EXTRACTED MATERIAL Block Start

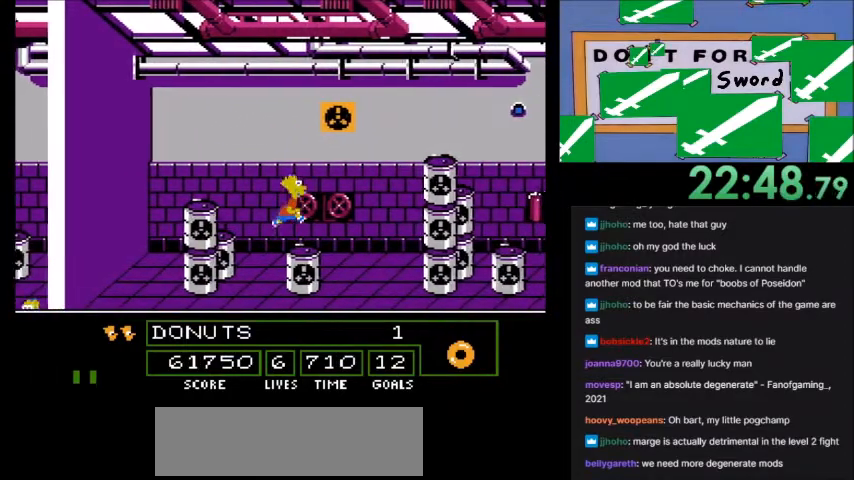
{"buttons": ["A", "B", "DPAD_RIGHT"], "events": []}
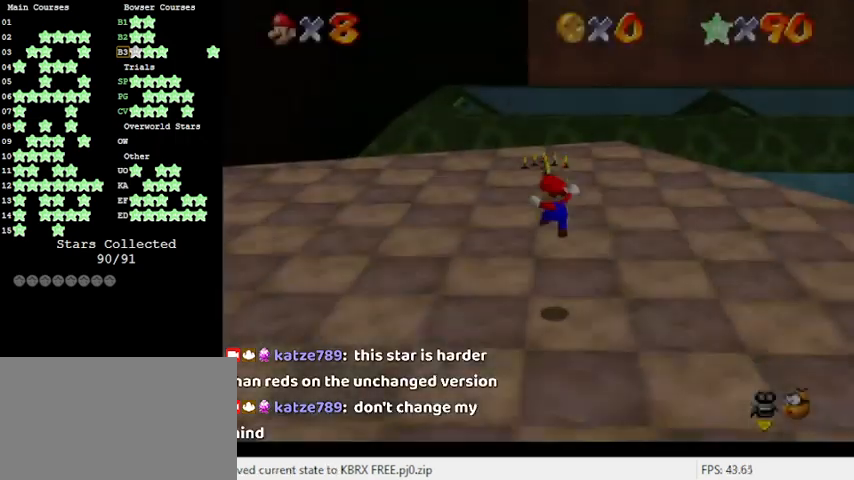
Gameplay with keyboard; each line is a JSON object with the keys held at the frame after it. "events" lists presses ("down") and releases ("up") of "a", "c", "ctrl", "d", "down", "left", "return", "right", "s", "shift", "up", "w", "x" and "y" between this image and that frame as [ms after this image, input, new state], when the widget could be followed in between. No other keys are recorded. Mouse input is not recorded.
{"keys": ["up"], "events": []}
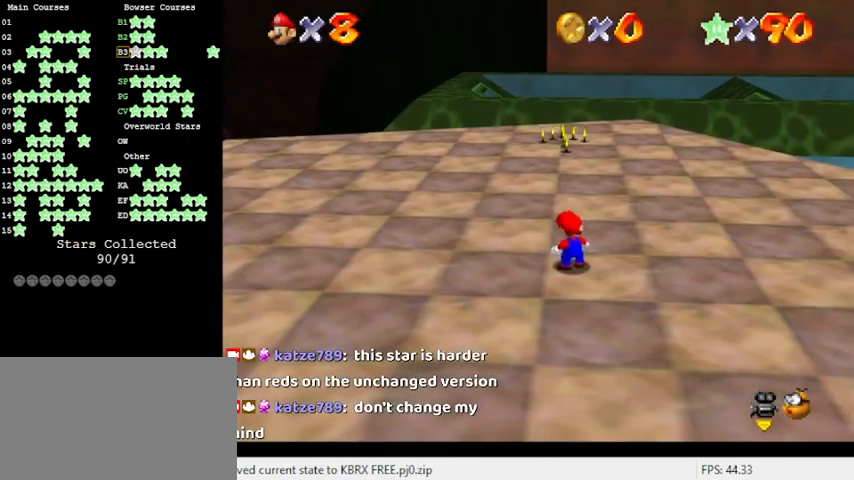
{"keys": ["right", "shift", "up", "y"], "events": [[333, "right", "down"], [400, "y", "down"], [433, "shift", "down"]]}
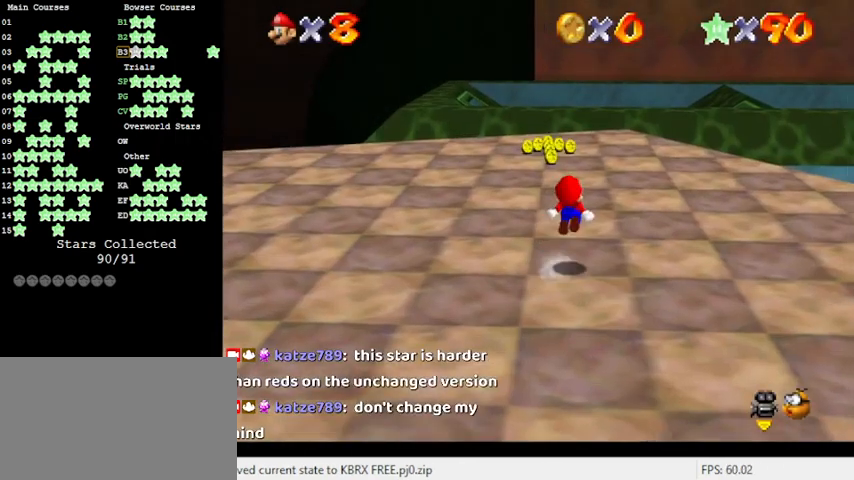
{"keys": ["right", "up"], "events": [[33, "y", "up"], [66, "shift", "up"], [166, "d", "down"], [266, "d", "up"]]}
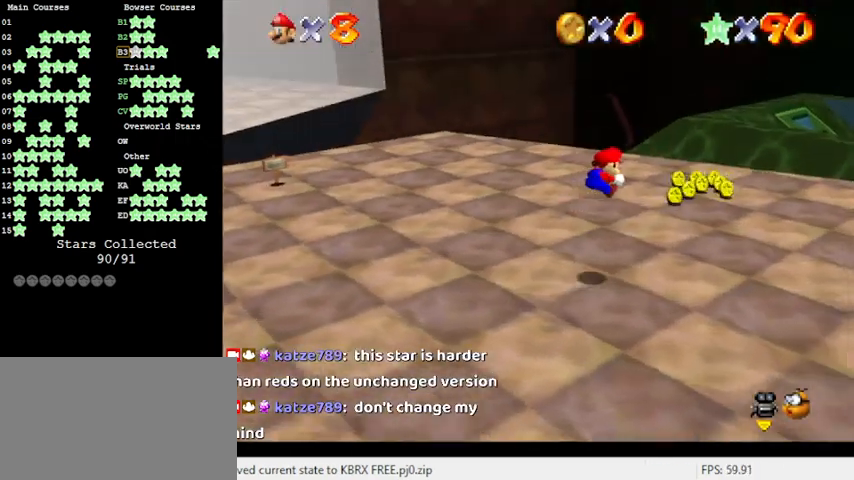
{"keys": ["right", "up"], "events": [[33, "up", "up"], [100, "c", "down"], [133, "s", "down"], [266, "c", "up"], [266, "s", "up"], [266, "up", "down"]]}
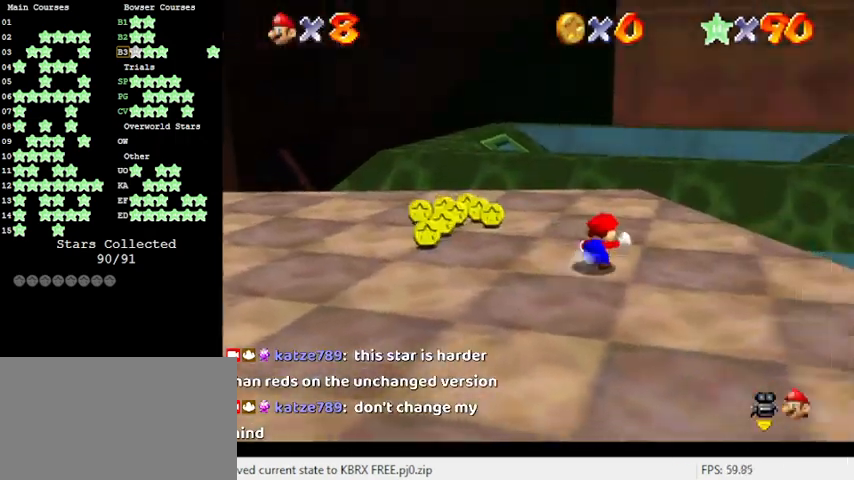
{"keys": ["up"], "events": [[100, "right", "up"]]}
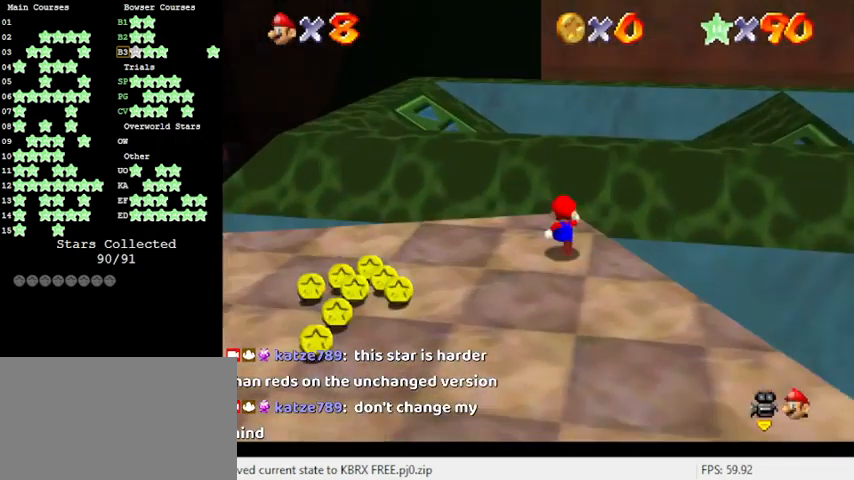
{"keys": ["shift", "up", "y"], "events": [[233, "y", "down"], [266, "shift", "down"]]}
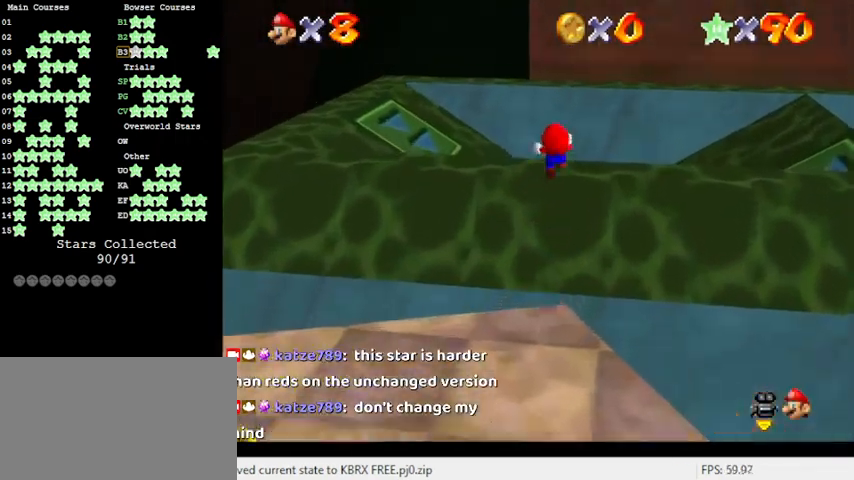
{"keys": ["left", "up"], "events": [[133, "shift", "up"], [133, "y", "up"], [300, "c", "down"], [400, "c", "up"], [500, "left", "down"]]}
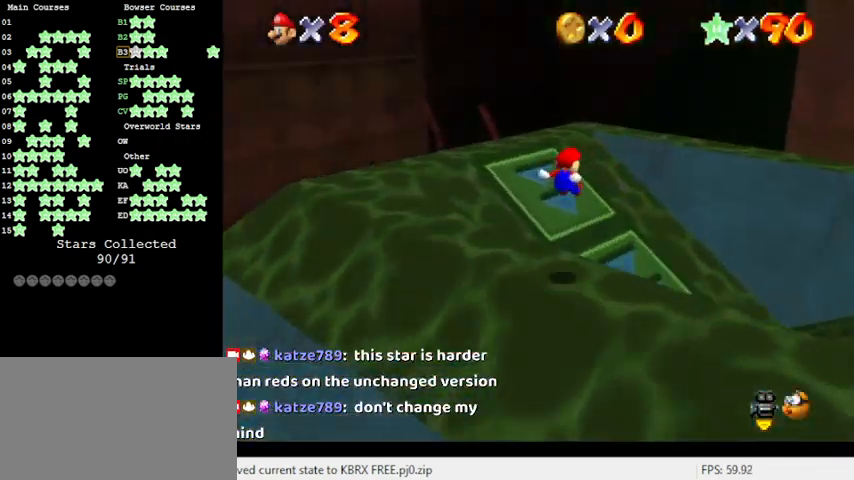
{"keys": ["left"], "events": [[233, "d", "down"], [266, "up", "up"], [300, "d", "up"]]}
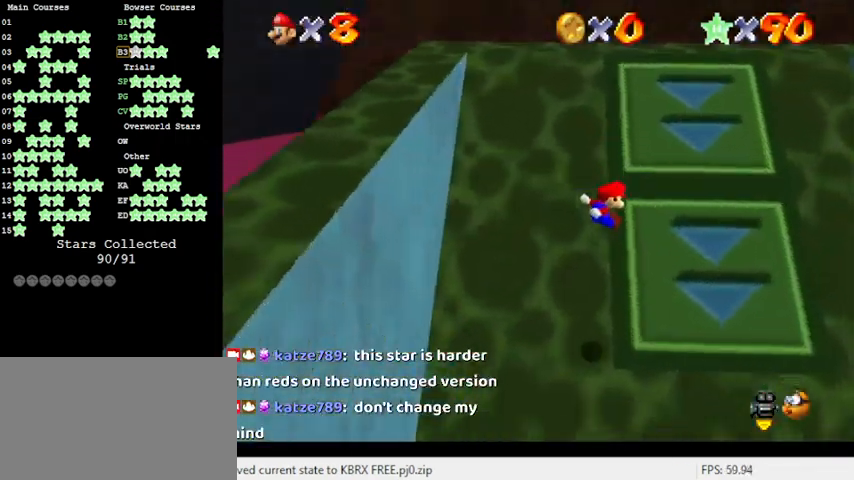
{"keys": ["up"], "events": [[33, "left", "up"], [133, "right", "down"], [133, "up", "down"], [333, "right", "up"]]}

EXTRACTED MATERIAL Block End

> WHAT TO WORK ON
Could the material above be given again exactly, pictures excluded?

> RESPONSE BOX
{"buttons": ["A", "B", "DPAD_RIGHT"], "events": []}
Gameplay with keyboard; each line is a JSON object with the keys held at the frame after it. "events" lists presses ("down") and releases ("up") of "a", "c", "ctrl", "d", "down", "left", "return", "right", "s", "shift", "up", "w", "x" and "y" between this image and that frame as [ms after this image, input, new state], when the widget could be followed in between. No other keys are recorded. Mouse input is not recorded.
{"keys": ["up"], "events": []}
{"keys": ["right", "shift", "up", "y"], "events": [[333, "right", "down"], [400, "y", "down"], [433, "shift", "down"]]}
{"keys": ["right", "up"], "events": [[33, "y", "up"], [66, "shift", "up"], [166, "d", "down"], [266, "d", "up"]]}
{"keys": ["right", "up"], "events": [[33, "up", "up"], [100, "c", "down"], [133, "s", "down"], [266, "c", "up"], [266, "s", "up"], [266, "up", "down"]]}
{"keys": ["up"], "events": [[100, "right", "up"]]}
{"keys": ["shift", "up", "y"], "events": [[233, "y", "down"], [266, "shift", "down"]]}
{"keys": ["left", "up"], "events": [[133, "shift", "up"], [133, "y", "up"], [300, "c", "down"], [400, "c", "up"], [500, "left", "down"]]}
{"keys": ["left"], "events": [[233, "d", "down"], [266, "up", "up"], [300, "d", "up"]]}
{"keys": ["up"], "events": [[33, "left", "up"], [133, "right", "down"], [133, "up", "down"], [333, "right", "up"]]}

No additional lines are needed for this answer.